Iniziamo subito con i distinguo. Perché parlando di distillati e di liquori è bene precisare che le due categorie sono sì accomunate da un’alta gradazione alcolica, ma che gli uni e gli altri sono ottenuti con tecniche molto diverse.
I distillati sono bevande alcoliche prima fermentate e poi distillate, dove il limitato tasso alcolico presente nella miscela “di base” viene incrementato attraverso una progressiva concentrazione. In genere, nel corso del processo, vengono eliminate la “testa” (ossia la prima frazione del distillato) e la “coda” (l’ultima), a causa del loro contenuto di metanolo e altri alcoli, per conservare invece il cosiddetto “cuore” – cioè quello che resta – costituito da alcol etilico e acqua.
Ecco una schematizzazione del mondo dei distillati:
• di vino: Brandy, Cognac, Armagnac
• di vinaccia: Grappa
• di canna o melassa della canna da zucchero: Rhum, Cachaça
• di cereali: Vodka (frumento, segale, patate), Whisky (orzo, segale, mais, frumento), gin (cereale, bacche di ginepro, erbe officinali).
• di frutta: Slivowiz (prugne), Calvados (sidro di mele), Kirsh (ciliegie), Apricosen (albicocche), Marillen (pasta di albicocche), Thibarine (datteri), Assenzio (assenzio maggiore), Anisette, Arac (anice); Tequila, Mezcal (agave).

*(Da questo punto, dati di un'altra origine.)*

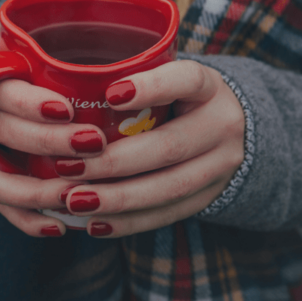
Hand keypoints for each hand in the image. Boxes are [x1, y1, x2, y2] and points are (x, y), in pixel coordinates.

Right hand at [0, 34, 104, 236]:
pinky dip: (24, 217)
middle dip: (47, 143)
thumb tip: (118, 72)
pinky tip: (58, 225)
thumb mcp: (19, 45)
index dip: (30, 103)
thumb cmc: (10, 60)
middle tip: (93, 145)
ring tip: (79, 195)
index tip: (68, 110)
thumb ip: (48, 56)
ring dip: (37, 191)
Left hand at [57, 60, 244, 236]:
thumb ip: (135, 78)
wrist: (233, 130)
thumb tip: (69, 87)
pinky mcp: (210, 196)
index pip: (187, 80)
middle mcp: (222, 125)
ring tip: (75, 200)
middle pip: (169, 146)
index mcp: (209, 87)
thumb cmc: (180, 97)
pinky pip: (169, 213)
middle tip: (68, 167)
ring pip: (169, 187)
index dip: (151, 88)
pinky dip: (130, 221)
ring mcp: (221, 166)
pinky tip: (95, 223)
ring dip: (118, 198)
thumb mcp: (169, 77)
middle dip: (114, 162)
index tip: (109, 94)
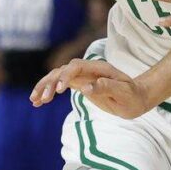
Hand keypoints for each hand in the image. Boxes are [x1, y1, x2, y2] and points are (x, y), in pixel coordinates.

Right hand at [30, 59, 151, 118]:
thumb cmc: (132, 96)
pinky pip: (60, 86)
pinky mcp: (79, 84)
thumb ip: (106, 87)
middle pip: (63, 70)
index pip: (76, 67)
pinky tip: (38, 102)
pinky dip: (48, 92)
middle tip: (42, 99)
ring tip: (34, 100)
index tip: (60, 90)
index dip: (66, 76)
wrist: (135, 98)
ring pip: (58, 77)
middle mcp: (88, 70)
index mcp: (98, 68)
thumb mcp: (124, 93)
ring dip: (45, 87)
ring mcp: (82, 77)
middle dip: (50, 83)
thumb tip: (86, 87)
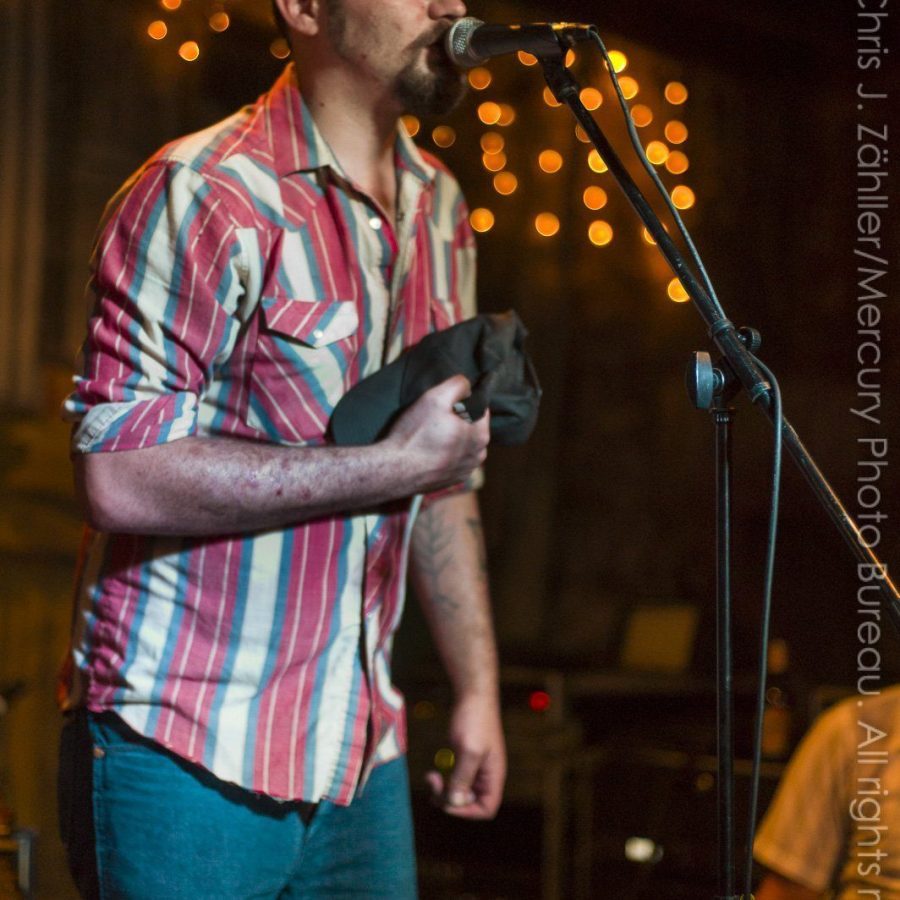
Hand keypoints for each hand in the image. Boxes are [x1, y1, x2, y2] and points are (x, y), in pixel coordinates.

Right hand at [384, 375, 489, 493]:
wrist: (393, 471)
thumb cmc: (414, 434)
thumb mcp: (435, 398)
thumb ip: (457, 385)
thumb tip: (468, 385)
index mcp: (480, 436)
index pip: (480, 408)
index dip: (462, 401)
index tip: (443, 404)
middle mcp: (478, 456)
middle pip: (472, 427)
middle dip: (457, 420)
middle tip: (433, 420)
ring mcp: (466, 471)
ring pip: (463, 444)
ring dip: (452, 438)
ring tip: (429, 436)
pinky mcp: (453, 481)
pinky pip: (454, 460)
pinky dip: (445, 454)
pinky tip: (428, 451)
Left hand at [425, 693, 505, 819]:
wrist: (472, 693)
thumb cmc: (475, 719)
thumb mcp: (468, 750)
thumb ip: (463, 778)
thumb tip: (455, 803)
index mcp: (493, 775)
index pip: (487, 808)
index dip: (467, 811)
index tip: (448, 800)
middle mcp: (486, 774)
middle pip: (470, 802)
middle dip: (450, 799)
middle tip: (434, 783)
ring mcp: (475, 766)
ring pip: (459, 792)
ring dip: (443, 791)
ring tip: (431, 777)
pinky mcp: (464, 758)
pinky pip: (454, 779)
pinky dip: (443, 780)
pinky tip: (433, 772)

Un distillato, per legge, può avere un tasso alcolico compreso tra il 30% e l’86%.
Decisamente più limitata, invece, la gradazione alcolica dei liquori, generalmente compresa tra il 20 e il 50%. E se i più famosi rappresentanti di questa categoria sono il limoncello, il nocino, il laurino, le grappe aromatizzate, il gineprino e tanti altri, altrettanto varie sono le tecniche di preparazione dei liquori stessi, anche se le principali sono l’infuso di erbe o frutta in alcol “allungato” e zuccherato e la miscela di alcol (o di distillato) con aromi, acqua e zucchero. Tra i liquori, inoltre, gli esperti distinguono generalmente liquori semplici (o monocomponenti), a base di alcol e di una sola essenza dominante – anche se non è escluso l’utilizzo di altre essenze come aromatizzanti – e liquori composti, o pluricompomenti. Esempi tipici sono, per la prima categoria il limoncello, per la seconda i liquori a base di erbe alpine. Ma non è finita, perché esistono anche liquori che contengono ingredienti provenienti dal mondo animale – uova, latte ecc. – e che aprono uno spiraglio sull’universo composto dalle creme di limoncello, dagli zabaioni alcolici, dai marsala all’uovo e via elencando.